• EXERCISE INSTRUCTIONS:
Restate all of the entries exactly. Any picture in them should be skipped.

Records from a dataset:

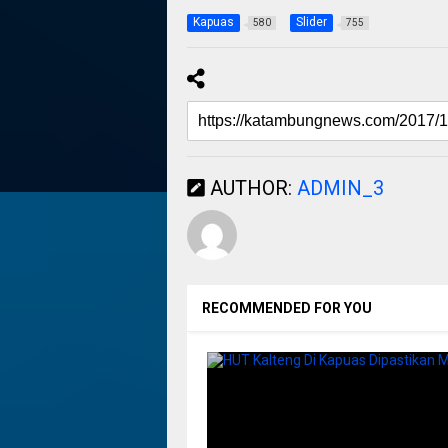
Kapuas
Slider
580
755
AUTHOR:
ADMIN_3
RECOMMENDED FOR YOU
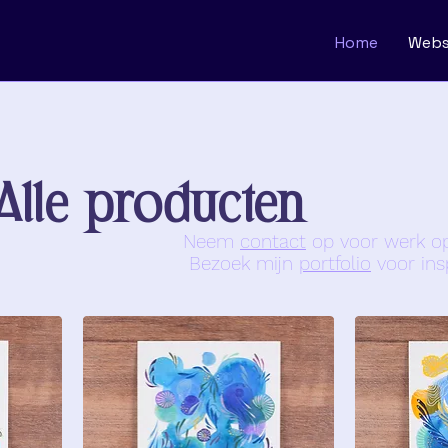
Home
Web
Alle producten
Neem
contact
op voor werk o
Bezoek mijn
portfolio
voor insp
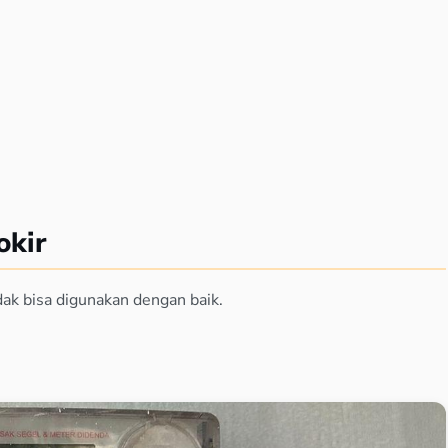
okir
tidak bisa digunakan dengan baik.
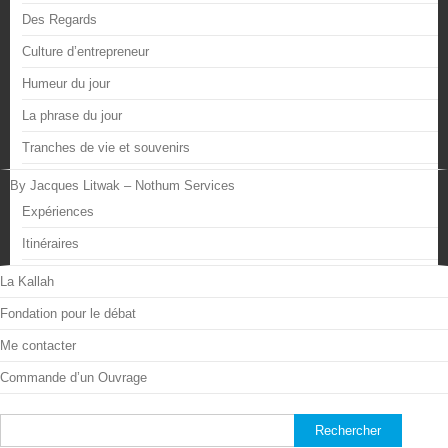
Des Regards
Culture d’entrepreneur
Humeur du jour
La phrase du jour
Tranches de vie et souvenirs
By Jacques Litwak – Nothum Services
Expériences
Itinéraires
La Kallah
Fondation pour le débat
Me contacter
Commande d’un Ouvrage
Rechercher :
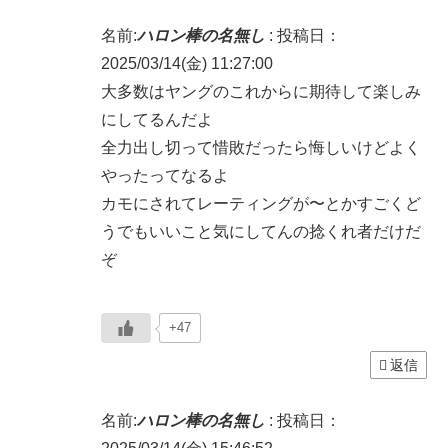
名前:
ハロン棒の名無し
:
投稿日：
2025/03/14(金) 11:27:00
大多数はヤングのこれからに期待して楽しみ
にしてるんだよ
全力出し切って惜敗だったら悔しいけどよく
やったってなるよ
カモにされてレーティングが〜とかすごくど
うでもいいこと気にしてんの捻くれ者だけだ
ぞ
+47
返信
名前:
ハロン棒の名無し
:
投稿日：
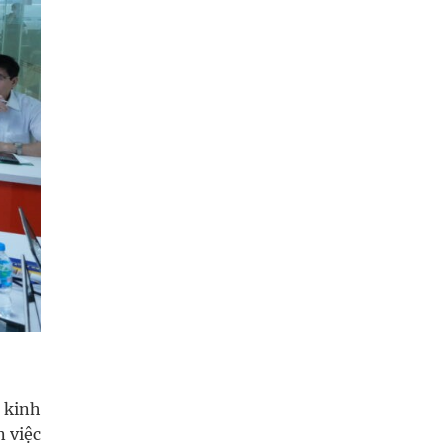
 kinh
n việc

• ANSWER TO THIS TASK:
Kapuas
Slider
580
755
AUTHOR:
ADMIN_3
RECOMMENDED FOR YOU
Home
Web
Alle producten
Neem
contact
op voor werk o
Bezoek mijn
portfolio
voor insp
okir
tidak bisa digunakan dengan baik.
Des Regards
Culture d’entrepreneur
Humeur du jour
La phrase du jour
Tranches de vie et souvenirs
By Jacques Litwak – Nothum Services
Expériences
Itinéraires
La Kallah
Fondation pour le débat
Me contacter
Commande d’un Ouvrage
Rechercher :
名前:
ハロン棒の名無し
:
投稿日：
2025/03/14(金) 11:27:00
大多数はヤングのこれからに期待して楽しみ
にしてるんだよ
全力出し切って惜敗だったら悔しいけどよく
やったってなるよ
カモにされてレーティングが〜とかすごくど
うでもいいこと気にしてんの捻くれ者だけだ
ぞ
+47
返信
名前:
ハロン棒の名無し
:
投稿日：
 kinh
n việc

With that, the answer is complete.